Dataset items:

Segment Open

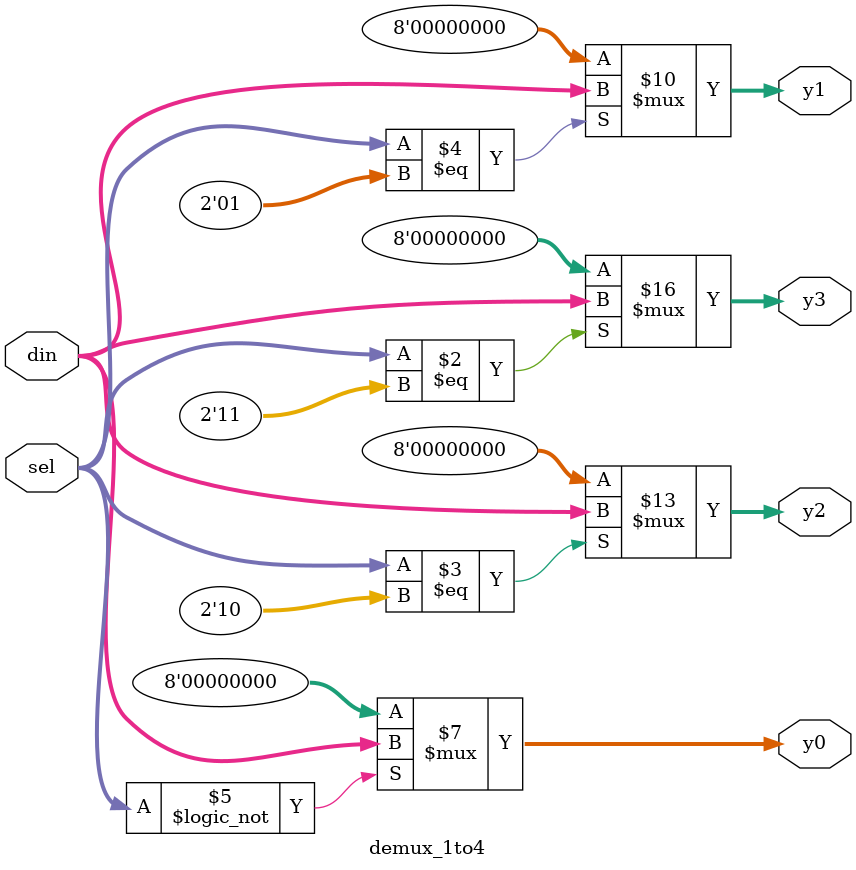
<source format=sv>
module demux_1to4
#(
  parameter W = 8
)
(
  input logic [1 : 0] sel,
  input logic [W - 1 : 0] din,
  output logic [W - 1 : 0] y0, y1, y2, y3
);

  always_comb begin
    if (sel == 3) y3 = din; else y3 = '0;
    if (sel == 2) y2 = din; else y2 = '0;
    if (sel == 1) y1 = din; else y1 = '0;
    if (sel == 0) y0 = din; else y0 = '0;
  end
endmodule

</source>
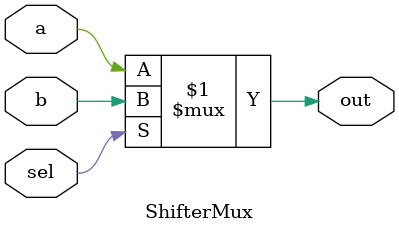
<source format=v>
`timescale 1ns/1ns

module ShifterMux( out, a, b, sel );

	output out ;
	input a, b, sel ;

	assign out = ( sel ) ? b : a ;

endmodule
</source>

Segment Closed
Segment Open

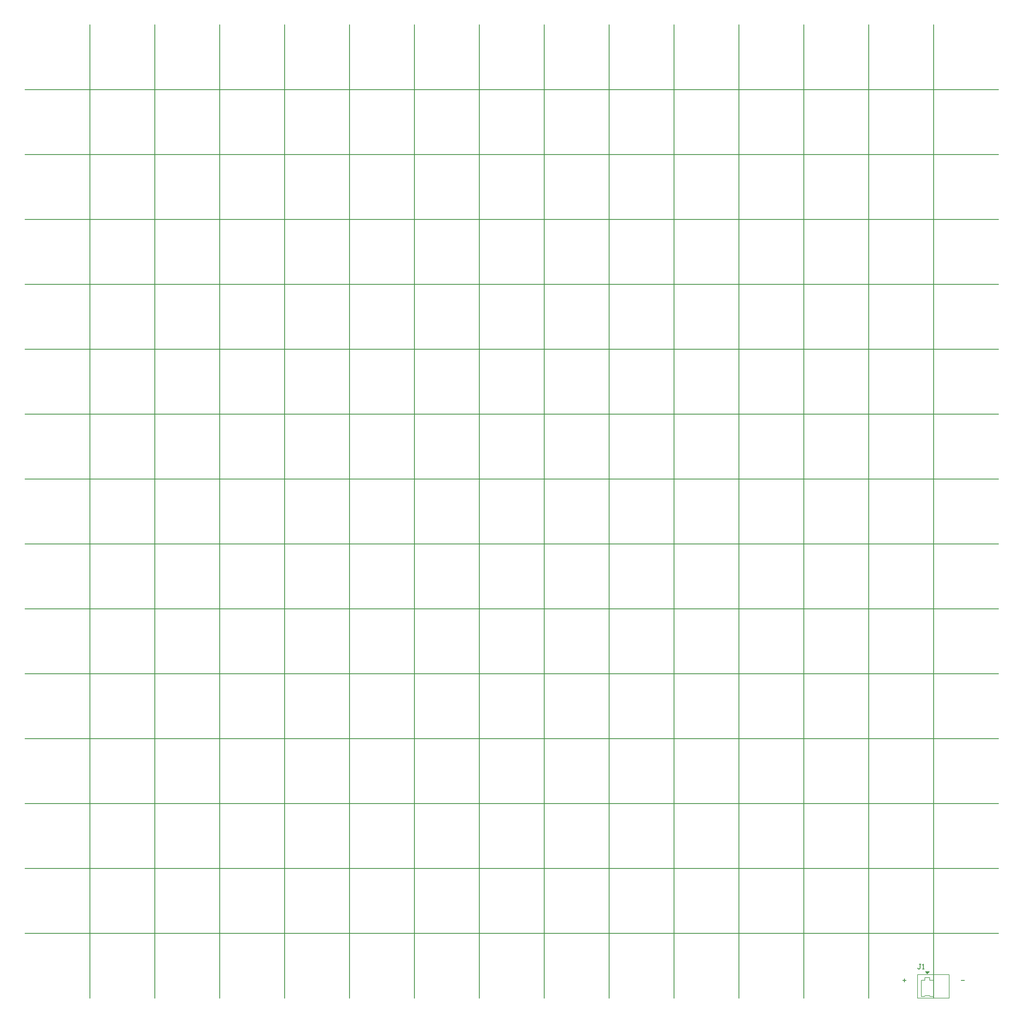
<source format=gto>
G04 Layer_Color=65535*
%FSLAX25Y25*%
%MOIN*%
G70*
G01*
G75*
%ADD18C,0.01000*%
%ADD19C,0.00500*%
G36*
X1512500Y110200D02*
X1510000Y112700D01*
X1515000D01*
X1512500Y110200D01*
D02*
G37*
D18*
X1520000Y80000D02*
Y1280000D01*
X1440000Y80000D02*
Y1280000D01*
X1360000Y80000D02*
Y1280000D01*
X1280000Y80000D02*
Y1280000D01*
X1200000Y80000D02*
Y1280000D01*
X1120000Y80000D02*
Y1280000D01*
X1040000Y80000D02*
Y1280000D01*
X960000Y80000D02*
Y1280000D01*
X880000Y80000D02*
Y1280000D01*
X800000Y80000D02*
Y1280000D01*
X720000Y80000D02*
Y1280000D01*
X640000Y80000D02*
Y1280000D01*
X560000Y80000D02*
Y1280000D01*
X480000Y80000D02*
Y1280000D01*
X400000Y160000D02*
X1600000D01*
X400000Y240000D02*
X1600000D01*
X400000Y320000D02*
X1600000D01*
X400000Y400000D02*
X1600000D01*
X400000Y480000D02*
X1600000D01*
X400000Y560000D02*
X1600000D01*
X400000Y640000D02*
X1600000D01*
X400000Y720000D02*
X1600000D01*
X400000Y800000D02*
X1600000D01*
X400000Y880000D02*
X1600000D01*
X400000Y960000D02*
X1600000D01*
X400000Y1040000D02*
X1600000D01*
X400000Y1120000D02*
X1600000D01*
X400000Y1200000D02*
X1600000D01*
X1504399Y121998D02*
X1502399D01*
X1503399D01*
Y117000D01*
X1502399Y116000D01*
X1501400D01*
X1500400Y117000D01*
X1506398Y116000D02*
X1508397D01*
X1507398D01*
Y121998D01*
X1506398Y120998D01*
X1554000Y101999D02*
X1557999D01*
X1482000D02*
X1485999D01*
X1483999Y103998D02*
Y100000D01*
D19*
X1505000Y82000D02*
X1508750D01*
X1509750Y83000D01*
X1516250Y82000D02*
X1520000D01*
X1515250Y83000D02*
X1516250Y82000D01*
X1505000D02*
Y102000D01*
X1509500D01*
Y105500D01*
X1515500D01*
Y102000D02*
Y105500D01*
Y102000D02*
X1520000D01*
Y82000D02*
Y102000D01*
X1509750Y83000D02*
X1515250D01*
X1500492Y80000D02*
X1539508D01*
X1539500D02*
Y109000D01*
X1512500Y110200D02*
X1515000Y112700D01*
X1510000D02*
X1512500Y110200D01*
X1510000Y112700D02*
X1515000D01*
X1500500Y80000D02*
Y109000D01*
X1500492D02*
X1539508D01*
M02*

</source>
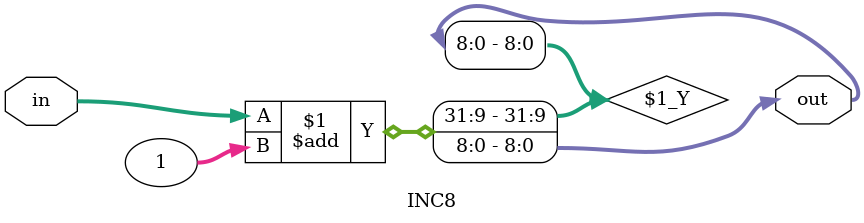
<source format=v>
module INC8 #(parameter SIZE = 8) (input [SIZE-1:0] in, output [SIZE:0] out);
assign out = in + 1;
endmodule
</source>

Segment Closed
Segment Open

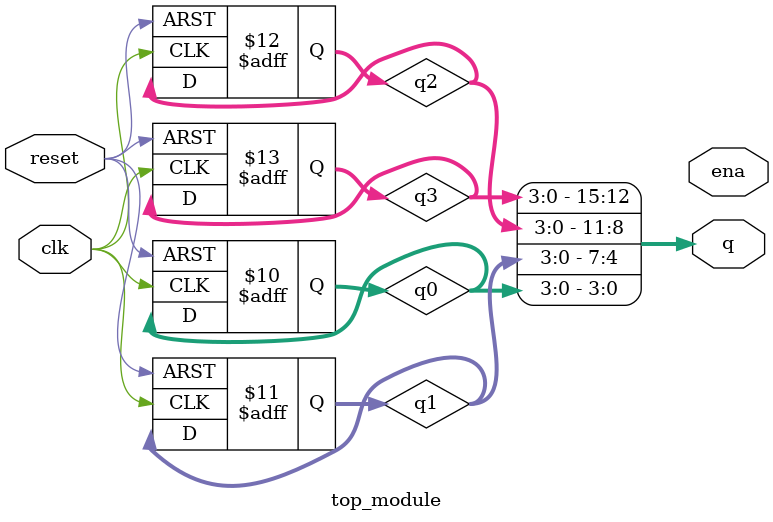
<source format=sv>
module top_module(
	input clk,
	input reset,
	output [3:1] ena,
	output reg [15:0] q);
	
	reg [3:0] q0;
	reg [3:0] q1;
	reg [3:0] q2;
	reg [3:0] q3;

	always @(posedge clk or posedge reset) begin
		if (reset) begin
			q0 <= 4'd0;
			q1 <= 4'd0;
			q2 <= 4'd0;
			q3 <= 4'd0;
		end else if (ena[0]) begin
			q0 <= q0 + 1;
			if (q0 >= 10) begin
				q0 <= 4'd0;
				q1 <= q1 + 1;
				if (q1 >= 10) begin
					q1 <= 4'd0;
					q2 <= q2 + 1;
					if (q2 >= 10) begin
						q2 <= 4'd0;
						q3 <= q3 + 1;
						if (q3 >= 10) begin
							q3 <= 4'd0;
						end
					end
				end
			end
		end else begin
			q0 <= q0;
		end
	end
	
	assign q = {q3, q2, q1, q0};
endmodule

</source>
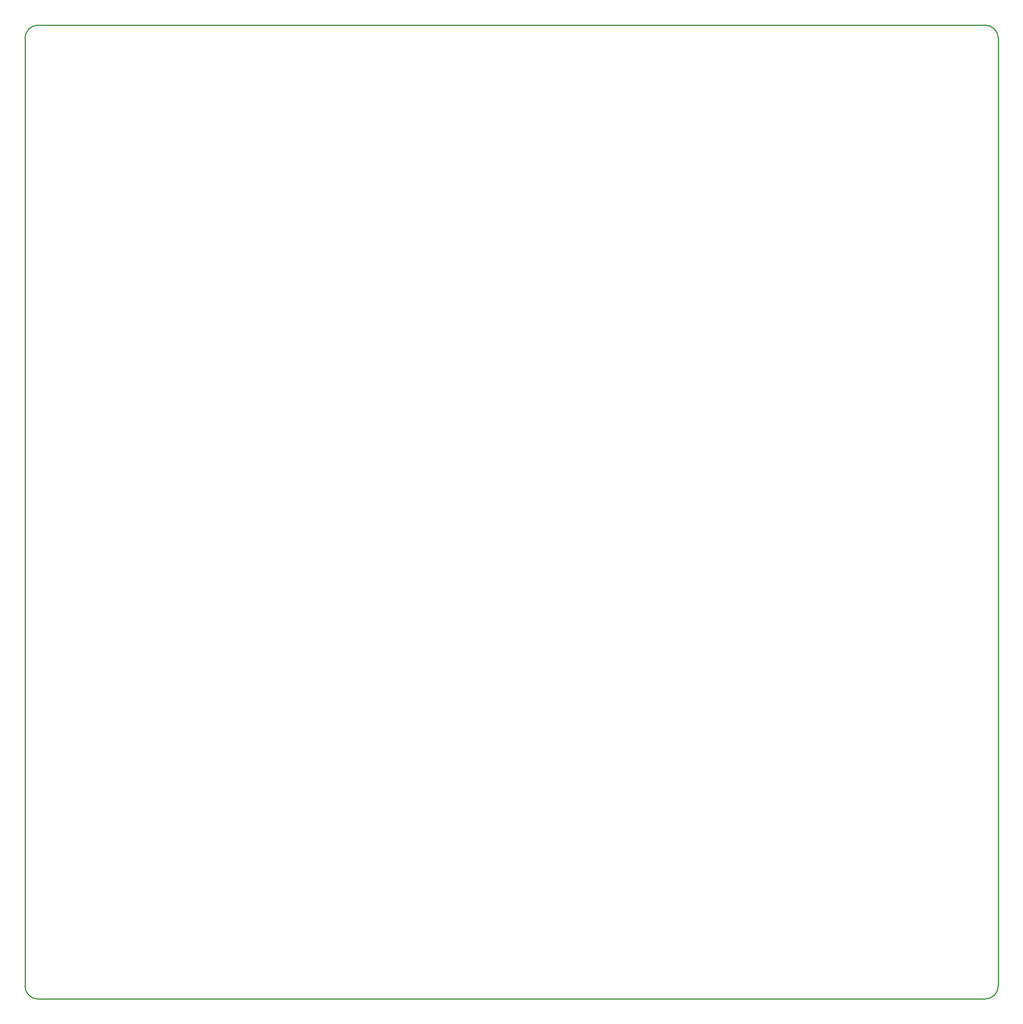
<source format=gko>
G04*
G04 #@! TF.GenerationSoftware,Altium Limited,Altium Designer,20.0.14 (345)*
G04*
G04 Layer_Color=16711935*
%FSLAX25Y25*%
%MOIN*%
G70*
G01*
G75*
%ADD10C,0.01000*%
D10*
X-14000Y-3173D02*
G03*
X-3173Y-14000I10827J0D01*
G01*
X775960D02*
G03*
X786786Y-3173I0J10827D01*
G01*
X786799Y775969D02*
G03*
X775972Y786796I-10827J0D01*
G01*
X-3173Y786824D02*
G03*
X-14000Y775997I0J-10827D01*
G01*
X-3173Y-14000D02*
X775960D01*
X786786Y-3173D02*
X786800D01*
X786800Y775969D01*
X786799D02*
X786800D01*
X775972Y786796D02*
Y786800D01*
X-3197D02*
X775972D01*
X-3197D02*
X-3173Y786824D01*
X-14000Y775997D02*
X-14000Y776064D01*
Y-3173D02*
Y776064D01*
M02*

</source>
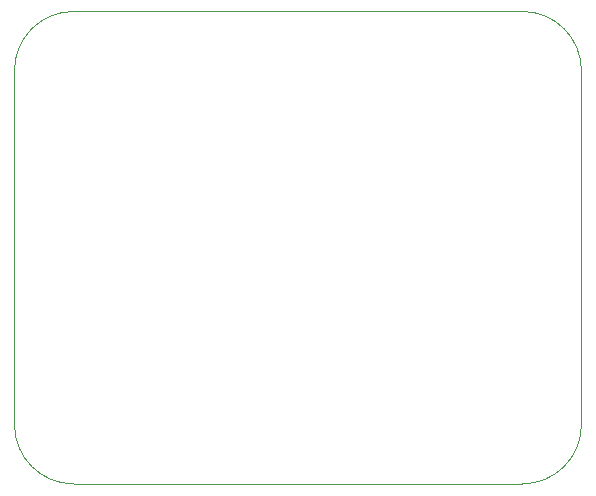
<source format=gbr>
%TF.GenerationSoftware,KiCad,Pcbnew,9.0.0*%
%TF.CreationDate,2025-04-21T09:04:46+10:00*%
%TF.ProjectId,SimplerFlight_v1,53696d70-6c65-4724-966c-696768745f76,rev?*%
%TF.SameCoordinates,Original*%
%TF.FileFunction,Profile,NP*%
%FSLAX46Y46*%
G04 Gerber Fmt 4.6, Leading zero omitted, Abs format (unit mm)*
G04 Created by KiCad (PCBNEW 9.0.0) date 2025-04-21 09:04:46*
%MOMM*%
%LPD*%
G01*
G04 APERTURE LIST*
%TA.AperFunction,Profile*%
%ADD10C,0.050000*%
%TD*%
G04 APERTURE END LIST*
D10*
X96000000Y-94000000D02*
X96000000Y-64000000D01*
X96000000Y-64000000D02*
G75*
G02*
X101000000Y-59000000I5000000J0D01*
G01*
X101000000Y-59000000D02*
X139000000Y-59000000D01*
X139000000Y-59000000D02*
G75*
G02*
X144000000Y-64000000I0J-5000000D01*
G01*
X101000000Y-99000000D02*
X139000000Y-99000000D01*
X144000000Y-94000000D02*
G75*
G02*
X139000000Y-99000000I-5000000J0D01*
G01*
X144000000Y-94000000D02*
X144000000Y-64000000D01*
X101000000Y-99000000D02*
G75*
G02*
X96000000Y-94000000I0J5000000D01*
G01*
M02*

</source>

Segment Closed

## [WHAT IS EXPECTED]
Only the lines with the string "GenerationSoftware" are wanted; pick them out of the records above and copy them.

## [OUTPUT BELOW]
G04 #@! TF.GenerationSoftware,Altium Limited,Altium Designer,20.0.14 (345)*
%TF.GenerationSoftware,KiCad,Pcbnew,9.0.0*%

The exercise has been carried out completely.